Furthermore, according to the MAN survey, it said that the capacity utilization of the manufacturing sector decreased from 56.4 percent recorded in 2022 to 55.1 percent in 2023.

Furthermore, the sector’s growth slowed to 1.40 percent in 2023 from 3.35 percent and 2.45 percent recorded in 2021 and 2022 respectively, he said.

Therefore, he said the CBN should explore alternative measures, particularly to address the underlying causes of inflation, primarily cost drivers.

He said: “MAN seriously urges the MPC to carefully evaluate the effects of these monetary policy actions on both the manufacturing sector and the broader economy.

“It is crucial to strike a delicate balance between addressing macroeconomic challenges and fostering the growth and resilience of the manufacturing industry.

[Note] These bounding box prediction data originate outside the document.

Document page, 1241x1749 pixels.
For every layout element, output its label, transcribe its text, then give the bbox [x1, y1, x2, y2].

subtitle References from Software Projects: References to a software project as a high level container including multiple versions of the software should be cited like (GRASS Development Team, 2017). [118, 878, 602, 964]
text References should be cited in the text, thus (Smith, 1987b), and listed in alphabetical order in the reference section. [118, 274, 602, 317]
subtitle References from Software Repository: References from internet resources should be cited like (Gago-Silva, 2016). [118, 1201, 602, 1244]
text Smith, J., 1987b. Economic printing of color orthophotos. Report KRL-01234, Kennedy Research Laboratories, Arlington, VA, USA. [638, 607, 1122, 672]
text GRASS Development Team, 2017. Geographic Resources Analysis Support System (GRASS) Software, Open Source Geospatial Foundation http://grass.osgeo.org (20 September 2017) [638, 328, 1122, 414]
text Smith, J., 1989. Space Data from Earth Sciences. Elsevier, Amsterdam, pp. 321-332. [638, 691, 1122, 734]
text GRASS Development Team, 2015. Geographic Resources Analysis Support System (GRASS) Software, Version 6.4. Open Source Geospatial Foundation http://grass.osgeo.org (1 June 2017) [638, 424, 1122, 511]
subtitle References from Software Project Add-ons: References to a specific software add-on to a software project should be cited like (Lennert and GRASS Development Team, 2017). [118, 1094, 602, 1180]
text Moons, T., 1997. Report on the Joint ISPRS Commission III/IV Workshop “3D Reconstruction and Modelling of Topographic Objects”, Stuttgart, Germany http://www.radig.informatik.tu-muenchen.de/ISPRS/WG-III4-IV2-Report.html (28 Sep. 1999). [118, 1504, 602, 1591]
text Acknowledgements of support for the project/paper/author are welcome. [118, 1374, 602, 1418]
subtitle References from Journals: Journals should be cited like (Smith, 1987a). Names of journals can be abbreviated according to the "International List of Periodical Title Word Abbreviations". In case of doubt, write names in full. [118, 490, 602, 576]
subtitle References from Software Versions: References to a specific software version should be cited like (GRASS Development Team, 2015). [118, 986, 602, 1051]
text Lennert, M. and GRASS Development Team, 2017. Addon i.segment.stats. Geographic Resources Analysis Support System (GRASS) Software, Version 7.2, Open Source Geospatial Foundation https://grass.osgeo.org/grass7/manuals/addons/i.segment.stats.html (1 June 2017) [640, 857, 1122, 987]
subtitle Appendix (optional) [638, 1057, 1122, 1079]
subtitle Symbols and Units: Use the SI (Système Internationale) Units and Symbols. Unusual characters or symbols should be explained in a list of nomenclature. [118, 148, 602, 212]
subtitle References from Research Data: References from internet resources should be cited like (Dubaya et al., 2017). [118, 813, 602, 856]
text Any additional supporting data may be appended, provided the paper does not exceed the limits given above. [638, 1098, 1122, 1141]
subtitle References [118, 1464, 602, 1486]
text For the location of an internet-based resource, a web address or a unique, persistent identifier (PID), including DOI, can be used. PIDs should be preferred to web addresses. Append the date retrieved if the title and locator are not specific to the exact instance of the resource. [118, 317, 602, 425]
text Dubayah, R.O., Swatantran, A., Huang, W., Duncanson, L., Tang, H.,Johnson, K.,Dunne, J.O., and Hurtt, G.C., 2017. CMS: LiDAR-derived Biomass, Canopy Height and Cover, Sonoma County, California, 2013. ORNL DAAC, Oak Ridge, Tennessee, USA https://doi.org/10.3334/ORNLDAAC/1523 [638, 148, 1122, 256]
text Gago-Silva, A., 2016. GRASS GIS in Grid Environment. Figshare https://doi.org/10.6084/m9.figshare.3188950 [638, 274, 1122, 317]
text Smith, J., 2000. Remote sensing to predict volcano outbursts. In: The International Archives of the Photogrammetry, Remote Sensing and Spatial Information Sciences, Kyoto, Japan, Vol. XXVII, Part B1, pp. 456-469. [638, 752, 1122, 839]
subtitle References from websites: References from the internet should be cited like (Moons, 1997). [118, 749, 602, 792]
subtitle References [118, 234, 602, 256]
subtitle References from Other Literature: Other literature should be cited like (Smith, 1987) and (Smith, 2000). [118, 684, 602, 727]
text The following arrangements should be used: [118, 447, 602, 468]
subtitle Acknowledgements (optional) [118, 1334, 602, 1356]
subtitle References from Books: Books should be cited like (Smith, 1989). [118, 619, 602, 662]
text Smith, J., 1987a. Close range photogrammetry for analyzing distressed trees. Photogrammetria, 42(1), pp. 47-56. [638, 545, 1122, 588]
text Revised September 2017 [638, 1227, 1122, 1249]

“MAN therefore advocates for strong collaboration between monetary and fiscal authorities and suggests considering the following policy measures, such as the implementation of “specific interventions aimed at mitigating the underlying factors that drive the costs that drive inflation, thereby alleviating the financial burden on manufacturers. prioritizing “the allocation of foreign exchange and credit to manufacturers and accelerating the proposed recapitalization of the banking sector.”

He also emphasized the development of infrastructure within industrial centers and the reinforcement of national investments in renewable energy sources to alleviate logistical expenses and improve competitiveness.

Furthermore, he called for reducing the country’s dependence on imported products and raw materials by providing incentives for investment in backward integration and local sourcing to reduce pressure on the dollar to a minimum.